To which Mulroney added a sixth point: pending Senate reform, appointments to the upper body of Parliament would be made from lists provided by the provinces. This was an incentive to the western provinces, where there was strong support for an elected Senate.

At mid-evening, Mulroney called a break. Officials huddled at the bottom of the staircase wanted to know what their bosses were up to.

"This is the dangerous moment," quipped New Brunswick's Richard Hatfield, a veteran of all the constitutional wars since the early 1970s. "Get these people out of here."

But the mood and momentum for a deal held, and there was a sense of history being made in the room.

"You're holding a bit of history in your hands," Bourassa told the Quebec press corps when the media were admitted around 10 o'clock that night. Several of them asked him to autograph the communiqué announcing the details of the deal.

One of the reasons they got Meech was that they ran it under the radar. Once the interest groups and opponents were jolted awake, the dynamic changed. As the all night meeting at the Langevin proved only a month later, it was one thing to get a deal in principle, quite another to agree on a legal text.

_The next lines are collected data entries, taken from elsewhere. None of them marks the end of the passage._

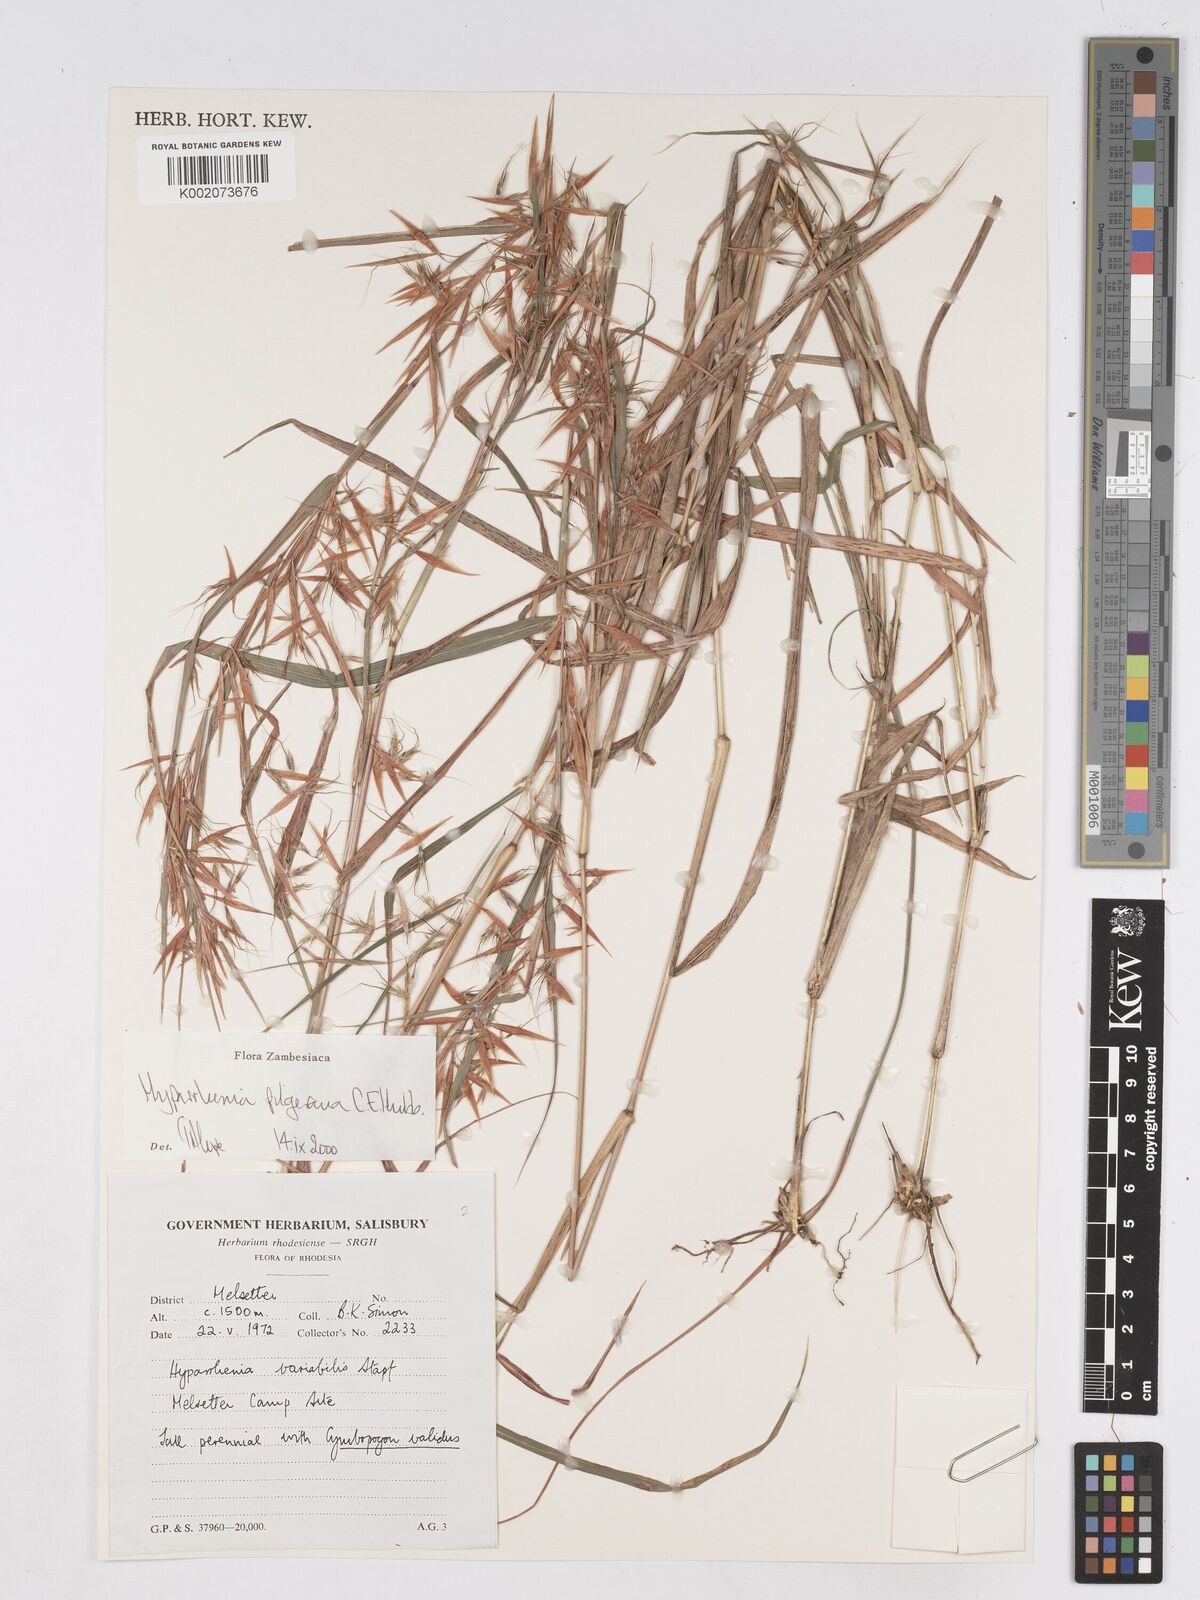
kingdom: Plantae
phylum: Tracheophyta
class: Liliopsida
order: Poales
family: Poaceae
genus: Hyparrhenia
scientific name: Hyparrhenia pilgeriana
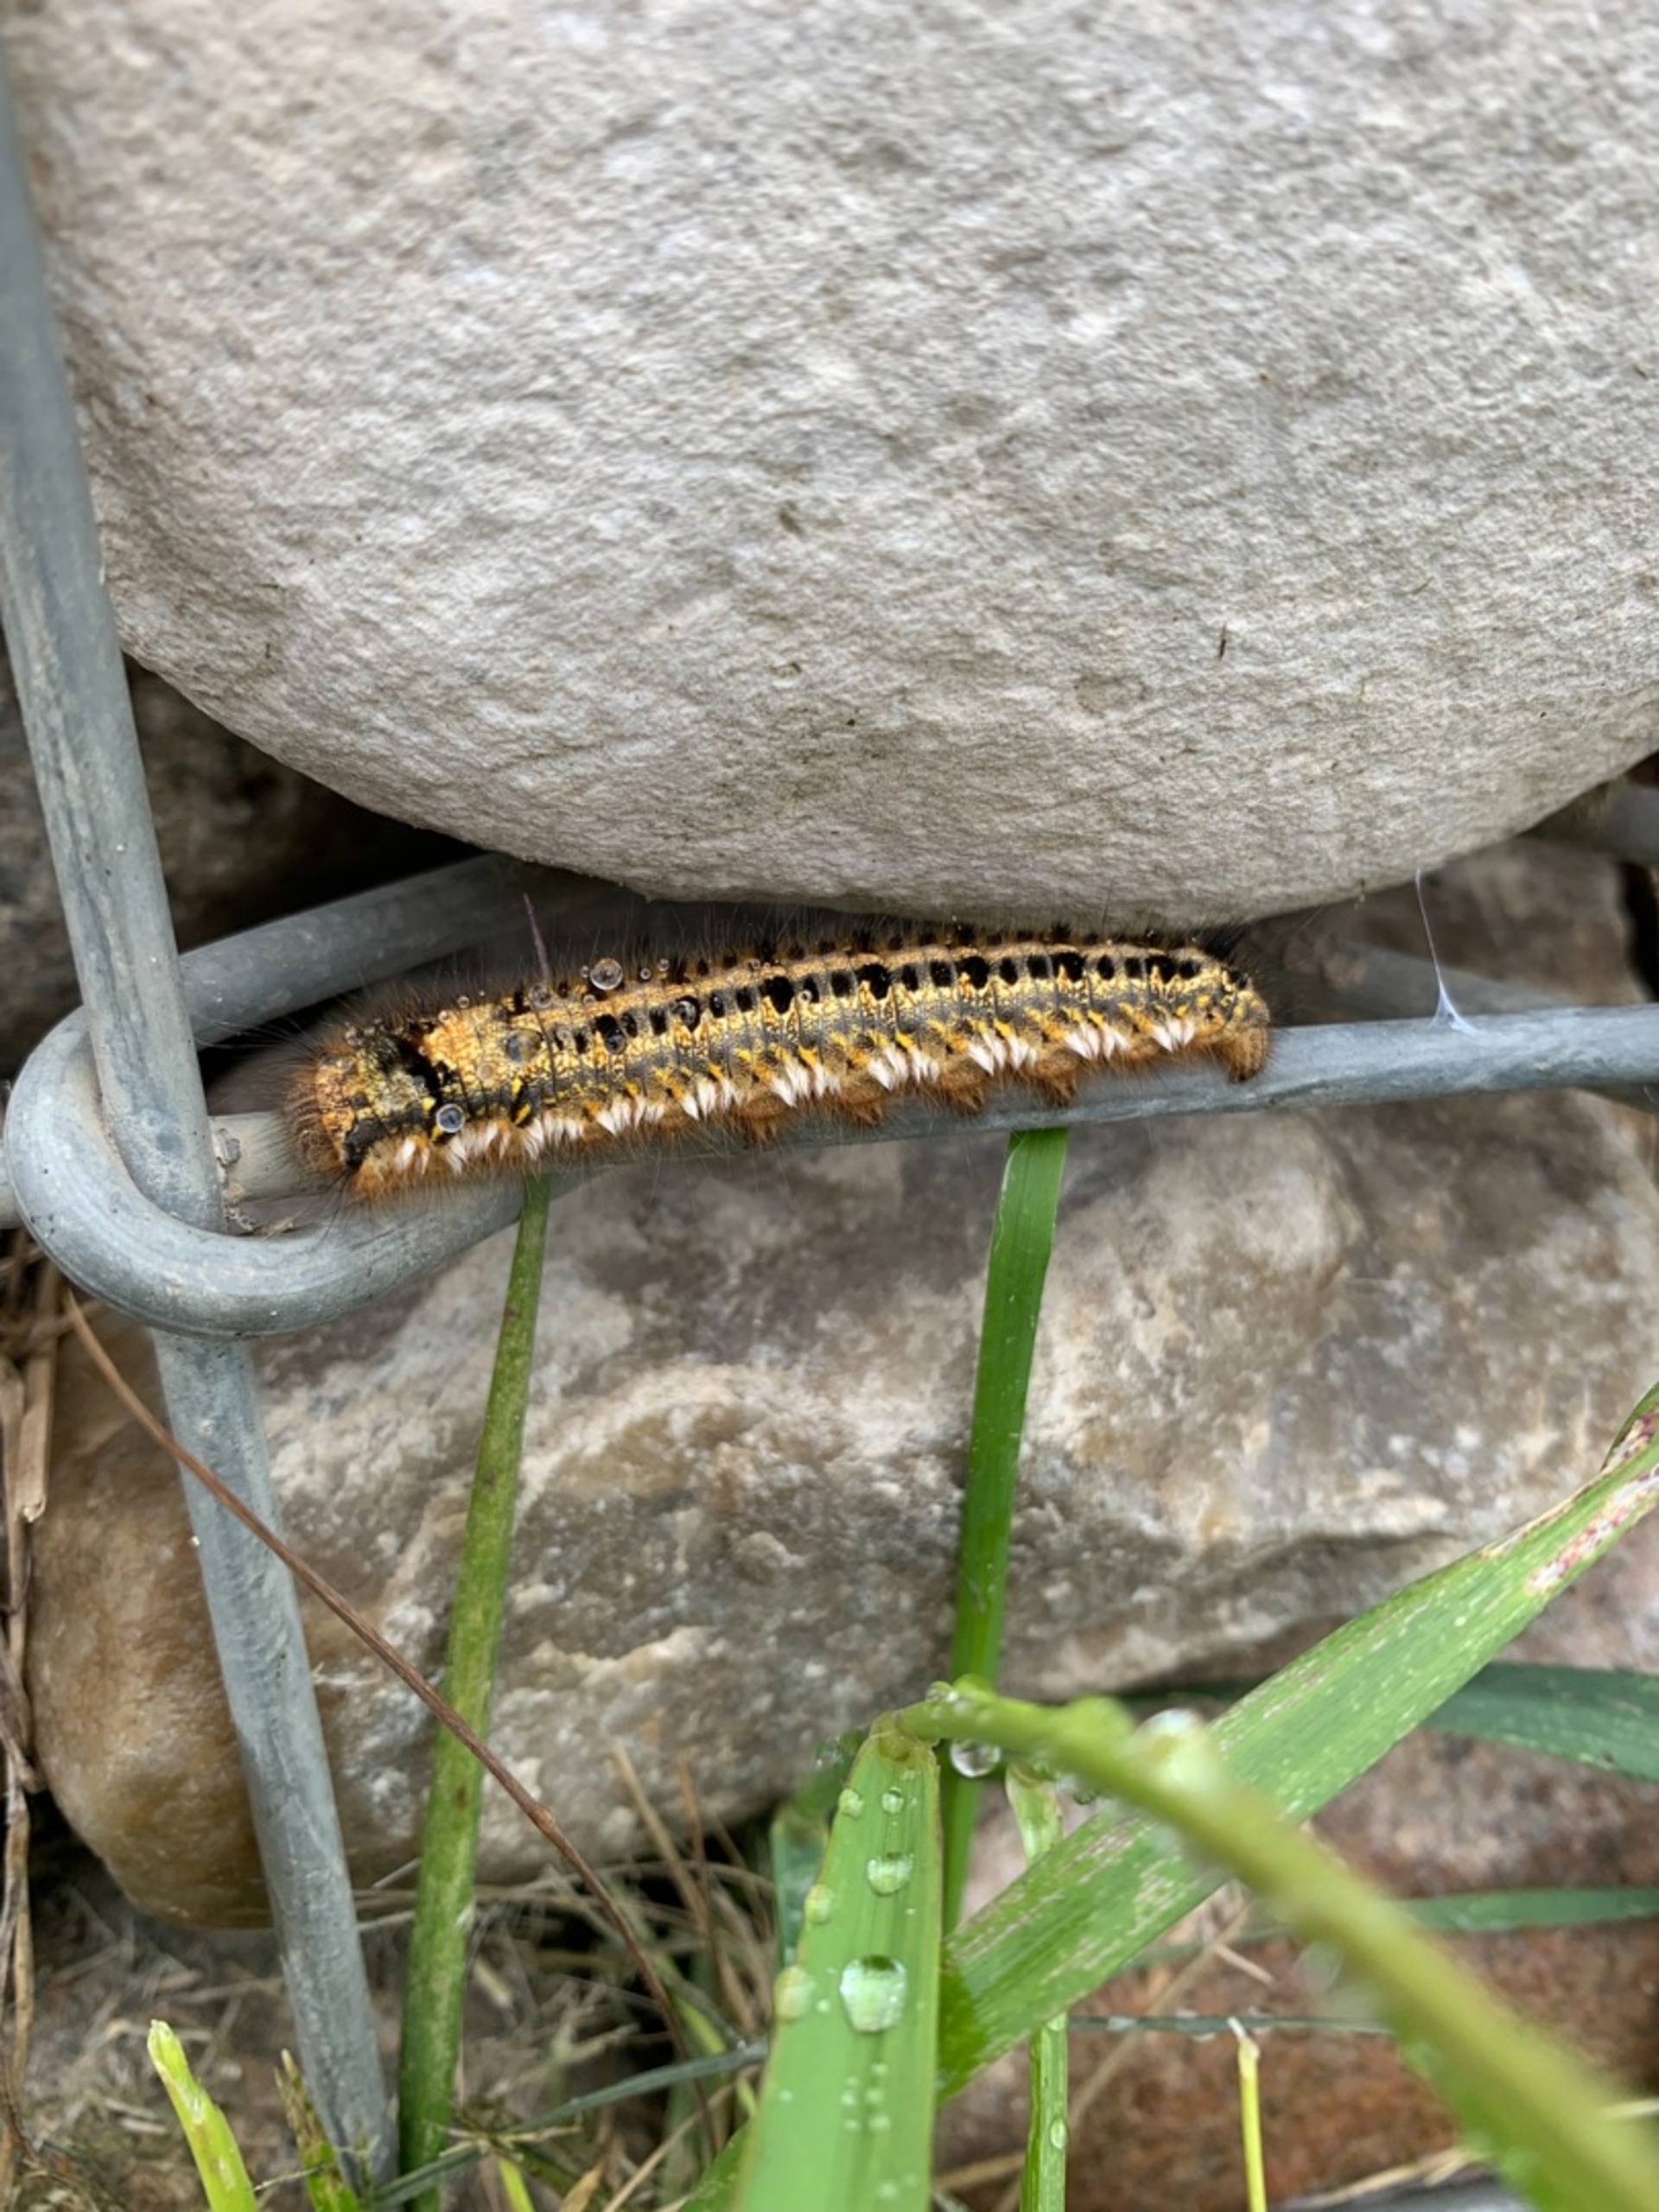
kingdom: Animalia
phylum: Arthropoda
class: Insecta
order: Lepidoptera
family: Lasiocampidae
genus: Euthrix
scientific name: Euthrix potatoria
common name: Græsspinder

And the three-year ratification period for Meech proved that time can be a big enemy in politics. Ratified by eight legislatures, Meech died in June 1990 when Newfoundland Premier Clyde Wells cancelled a scheduled vote in his province on the pretext that it had been blocked on procedural grounds in Manitoba. It was a suicide pact between Wells and Manitoba's Gary Filmon.

On Monday, 25 years to the day, the Globe and Mail ran a picture of Mulroney and a smiling group of premiers at Meech Lake. "I'd completely forgotten about that," recalled Mulroney. "Twentyfive years ago today."

Many of us who were there, as privileged witnesses to history, have often wondered how things might have turned out differently for Quebec and Canada if Meech hadn't died.

But that night, as I handed Mulroney his statement, there was a sense the first ministers had made a historic breakthrough.

"This has been a good day for Canada," he began. And so it was.